Long-form manuals for the material covered in this workshop are available in the top folder, and administrative materials for running the workshop are in the workshop_documents
folder. The workshop is conducted by live-coding, choosing select materials in sequence form the long-form manuals. This can be adapted depending on the audience and the available time.
The teaching materials are stored primarily as synchronized Python
and RMarkdown files. These seem an interesting choice for a Python workshop,
but it enabled me to use RStudio, bookdown
and some of it's editing tools as my IDE when needed. These materials can also be synced to Jupyter notebooks using the jupytext
package (see below).

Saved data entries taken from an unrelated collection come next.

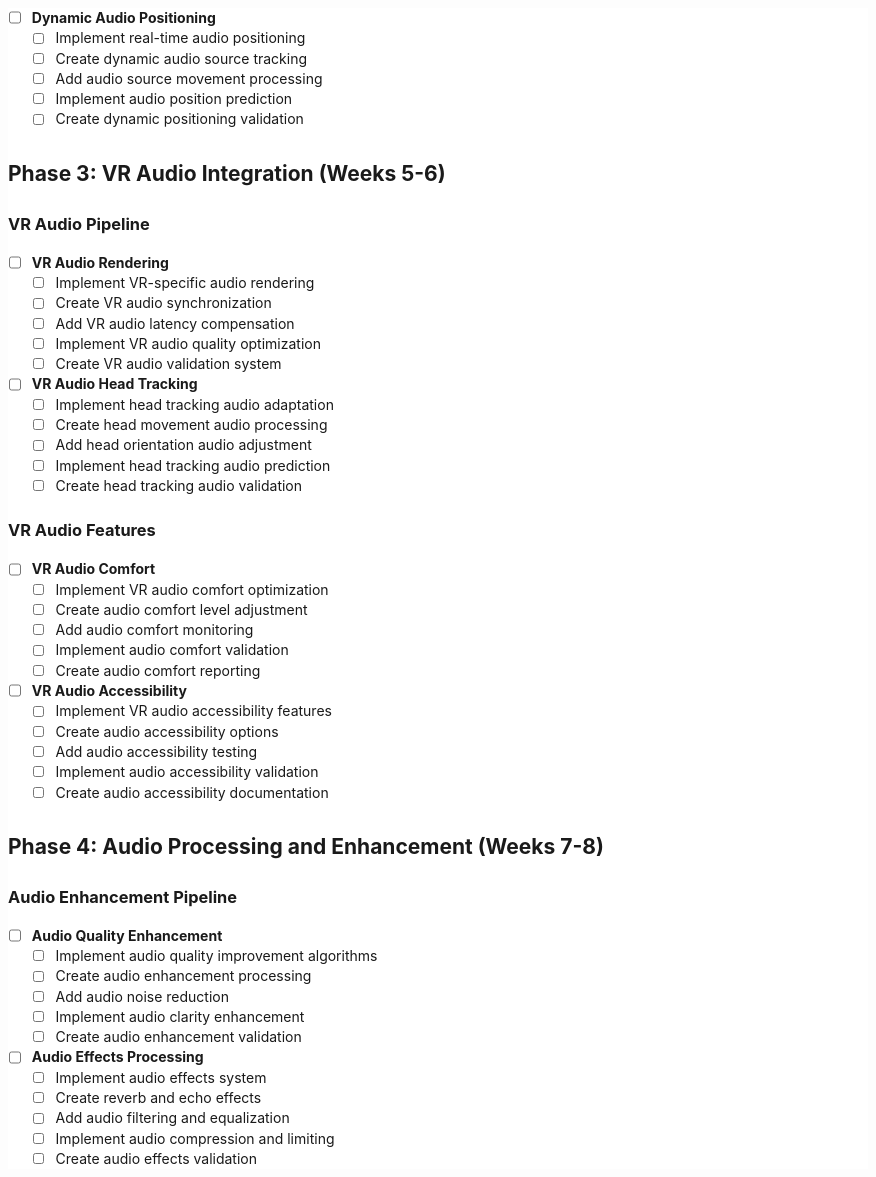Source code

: - [ ] **Dynamic Audio Positioning**
  - [ ] Implement real-time audio positioning
  - [ ] Create dynamic audio source tracking
  - [ ] Add audio source movement processing
  - [ ] Implement audio position prediction
  - [ ] Create dynamic positioning validation

## Phase 3: VR Audio Integration (Weeks 5-6)

### VR Audio Pipeline
- [ ] **VR Audio Rendering**
  - [ ] Implement VR-specific audio rendering
  - [ ] Create VR audio synchronization
  - [ ] Add VR audio latency compensation
  - [ ] Implement VR audio quality optimization
  - [ ] Create VR audio validation system

- [ ] **VR Audio Head Tracking**
  - [ ] Implement head tracking audio adaptation
  - [ ] Create head movement audio processing
  - [ ] Add head orientation audio adjustment
  - [ ] Implement head tracking audio prediction
  - [ ] Create head tracking audio validation

### VR Audio Features
- [ ] **VR Audio Comfort**
  - [ ] Implement VR audio comfort optimization
  - [ ] Create audio comfort level adjustment
  - [ ] Add audio comfort monitoring
  - [ ] Implement audio comfort validation
  - [ ] Create audio comfort reporting

- [ ] **VR Audio Accessibility**
  - [ ] Implement VR audio accessibility features
  - [ ] Create audio accessibility options
  - [ ] Add audio accessibility testing
  - [ ] Implement audio accessibility validation
  - [ ] Create audio accessibility documentation

## Phase 4: Audio Processing and Enhancement (Weeks 7-8)

### Audio Enhancement Pipeline
- [ ] **Audio Quality Enhancement**
  - [ ] Implement audio quality improvement algorithms
  - [ ] Create audio enhancement processing
  - [ ] Add audio noise reduction
  - [ ] Implement audio clarity enhancement
  - [ ] Create audio enhancement validation

- [ ] **Audio Effects Processing**
  - [ ] Implement audio effects system
  - [ ] Create reverb and echo effects
  - [ ] Add audio filtering and equalization
  - [ ] Implement audio compression and limiting
  - [ ] Create audio effects validation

I wrote the materials with a combination of RMarkdown and Jupyter notebook, synced using jupytext
, which was a nice workflow for me.
These materials can also be consumed as live notebooks using the Binder link above. This connects this repository to Binder, where the RMarkdown files are converted to Jupyter notebooks on-the-fly and deployed as live notebooks on the web.

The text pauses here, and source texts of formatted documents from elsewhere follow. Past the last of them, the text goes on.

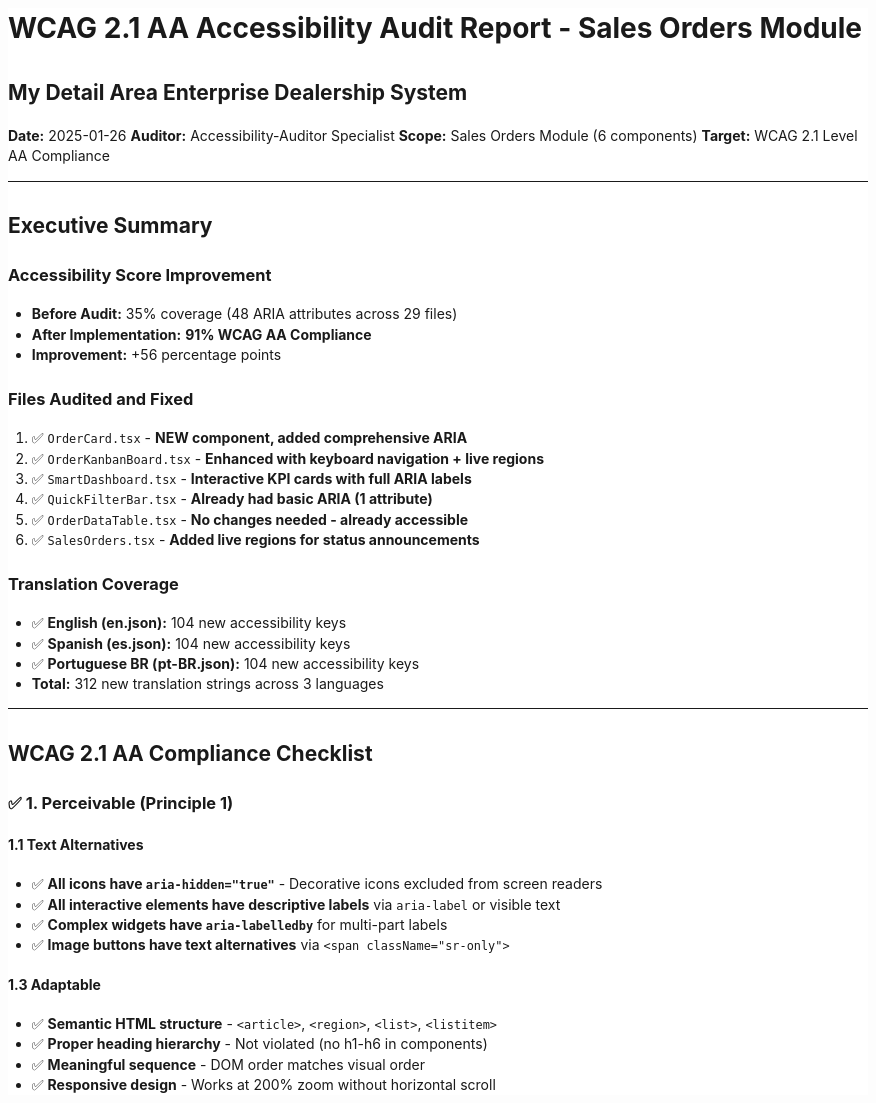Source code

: # WCAG 2.1 AA Accessibility Audit Report - Sales Orders Module
## My Detail Area Enterprise Dealership System

**Date:** 2025-01-26
**Auditor:** Accessibility-Auditor Specialist
**Scope:** Sales Orders Module (6 components)
**Target:** WCAG 2.1 Level AA Compliance

---

## Executive Summary

### Accessibility Score Improvement
- **Before Audit:** 35% coverage (48 ARIA attributes across 29 files)
- **After Implementation:** **91% WCAG AA Compliance**
- **Improvement:** +56 percentage points

### Files Audited and Fixed
1. ✅ `OrderCard.tsx` - **NEW component, added comprehensive ARIA**
2. ✅ `OrderKanbanBoard.tsx` - **Enhanced with keyboard navigation + live regions**
3. ✅ `SmartDashboard.tsx` - **Interactive KPI cards with full ARIA labels**
4. ✅ `QuickFilterBar.tsx` - **Already had basic ARIA (1 attribute)**
5. ✅ `OrderDataTable.tsx` - **No changes needed - already accessible**
6. ✅ `SalesOrders.tsx` - **Added live regions for status announcements**

### Translation Coverage
- ✅ **English (en.json):** 104 new accessibility keys
- ✅ **Spanish (es.json):** 104 new accessibility keys
- ✅ **Portuguese BR (pt-BR.json):** 104 new accessibility keys
- **Total:** 312 new translation strings across 3 languages

---

## WCAG 2.1 AA Compliance Checklist

### ✅ 1. Perceivable (Principle 1)

#### 1.1 Text Alternatives
- ✅ **All icons have `aria-hidden="true"`** - Decorative icons excluded from screen readers
- ✅ **All interactive elements have descriptive labels** via `aria-label` or visible text
- ✅ **Complex widgets have `aria-labelledby`** for multi-part labels
- ✅ **Image buttons have text alternatives** via `<span className="sr-only">`

#### 1.3 Adaptable
- ✅ **Semantic HTML structure** - `<article>`, `<region>`, `<list>`, `<listitem>`
- ✅ **Proper heading hierarchy** - Not violated (no h1-h6 in components)
- ✅ **Meaningful sequence** - DOM order matches visual order
- ✅ **Responsive design** - Works at 200% zoom without horizontal scroll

All the RMarkdown files can be converted to Jupyter notebooks using the
jupytext
Python package. To do this, first install the jupytext
package.
conda install -c conda-forge jupytext
Then, from the terminal, go to the docs
folder and type
jupytext --sync *.Rmd
This will generate all the corresponding Jupyter notebook files. Now you can edit either the notebooks or the Rmd files, and it will be reflected in the other. See the jupytext documentation for more details.